Inhibition of lysosomal Ca2+signalling disrupts dendritic spine structure and impairs wound healing in neurons.
Padamsey Z., McGuinness L., Emptage NJ.
A growing body of evidence suggests that lysosomes, which have traditionally been regarded as degradative organelles, can function as Ca2+stores, regulated by the second messenger nicotinic acid adenine dinucleotide phosphate (NAADP). We previously demonstrated that in hippocampal pyramidal neurons, activity-dependent Ca2+release from these stores triggers fusion of the lysosome with the plasma membrane. We found that the physiological role of this Ca2+-dependent fusion was to maintain the long-term structural enlargement of dendritic spines induced by synaptic activity. Here, we examined the pathophysiological consequences of lysosomal dysfunction in hippocampal pyramidal neurons by chronically inhibiting lysosomal Ca2+signalling using the NAADP antagonist, NED-19. We found that within just 20 hours, inhibition of lysosomal function led to a profound intracellular accumulation of lysosomal membrane.
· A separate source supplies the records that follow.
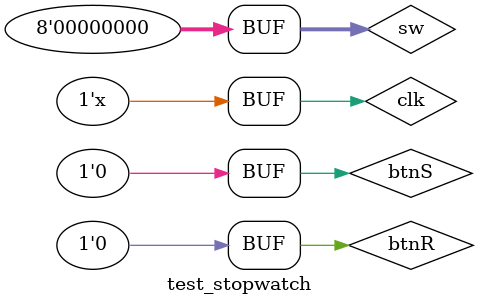
<source format=v>
`timescale 1ns / 1ps


module test_stopwatch;

	// Inputs
	reg clk;
	reg btnR;
	reg btnS;
	reg [7:0] sw;

	// Outputs
	wire [7:0] seg;
	wire [3:0] an;

	// Instantiate the Unit Under Test (UUT)
	stopwatch uut (
		.clk(clk), 
		.btnR(btnR), 
		.btnS(btnS), 
		.sw(sw), 
		.seg(seg), 
		.an(an)
	);

	initial begin
		// Initialize Inputs
		clk = 0;
		btnR = 0;
		btnS = 0;
		sw = 0;

		// Wait 100 ns for global reset to finish
		#100;
        
		// Add stimulus here

	end
    
    always #5 clk = ~clk;
      
endmodule


</source>
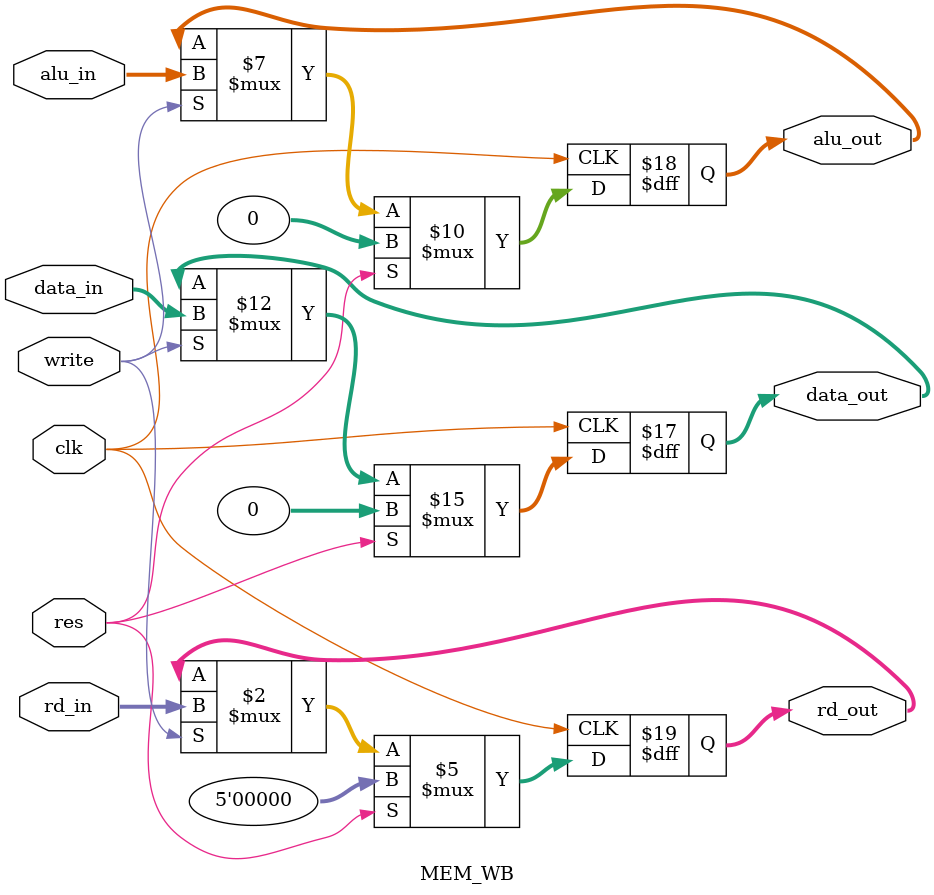
<source format=v>
`timescale 1ns / 1ps

module MEM_WB(
    input [31:0] data_in,
    input [31:0] alu_in,
    input [4:0] rd_in,
    input write,
    input clk,
    input res,
    output reg [31:0] data_out,
    output reg [31:0] alu_out,
    output reg [4:0] rd_out
);

    always @(posedge clk) begin
        if(res) begin
            alu_out <= 0;
            data_out <= 0;
            rd_out <= 0;
        end
        else begin
            if (write) begin
                alu_out <= alu_in;
                data_out <= data_in;
                rd_out <= rd_in;
            end
        end
    end

endmodule

</source>
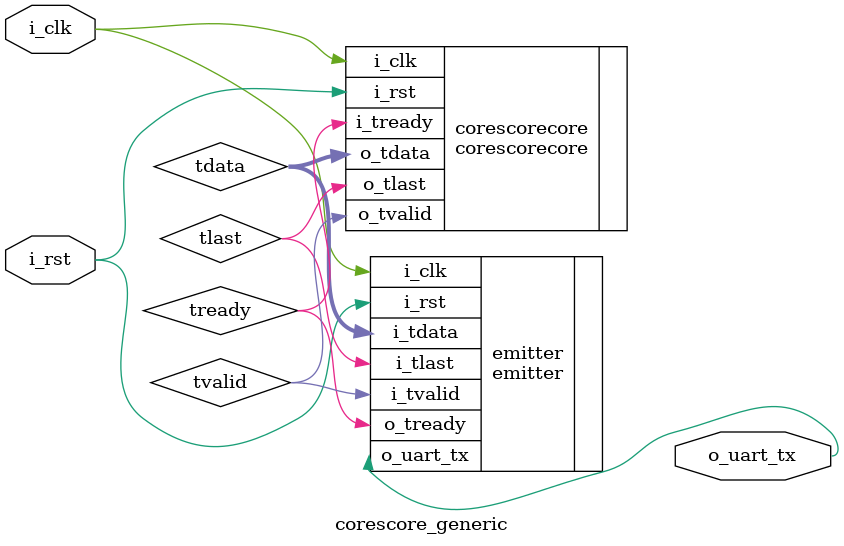
<source format=v>

`default_nettype none
module corescore_generic
(
 input wire  i_clk,
 input wire  i_rst,
 output wire o_uart_tx);

   parameter memfile_emitter = "emitter.hex";

   wire [7:0]  tdata;
   wire        tlast;
   wire        tvalid;
   wire        tready;

   corescorecore corescorecore
     (.i_clk     (i_clk),
      .i_rst     (i_rst),
      .o_tdata   (tdata),
      .o_tlast   (tlast),
      .o_tvalid  (tvalid),
      .i_tready  (tready));

   emitter #(.memfile (memfile_emitter)) emitter
     (.i_clk     (i_clk),
      .i_rst     (i_rst),
      .i_tdata   (tdata),
      .i_tlast   (tlast),
      .i_tvalid  (tvalid),
      .o_tready  (tready),
      .o_uart_tx (o_uart_tx));

endmodule

</source>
This was accompanied by a significant change in dendritic spine structure, which included a lengthening of dendritic spines, an increase in the number of filipodia, and an overall decrease in spine number. Inhibition of lysosomal function also inhibited wound healing in neurons by preventing lysosomal fusion with the plasma membrane. Neurons were therefore more susceptible to injury. Our findings suggest that dysfunction in lysosomal Ca2+signalling and lysosomal fusion with the plasma membrane may contribute to the loss of dendritic spines and neurons seen in neurological disorders, such as Niemann-Pick disease type C1, in which lysosomal function is impaired.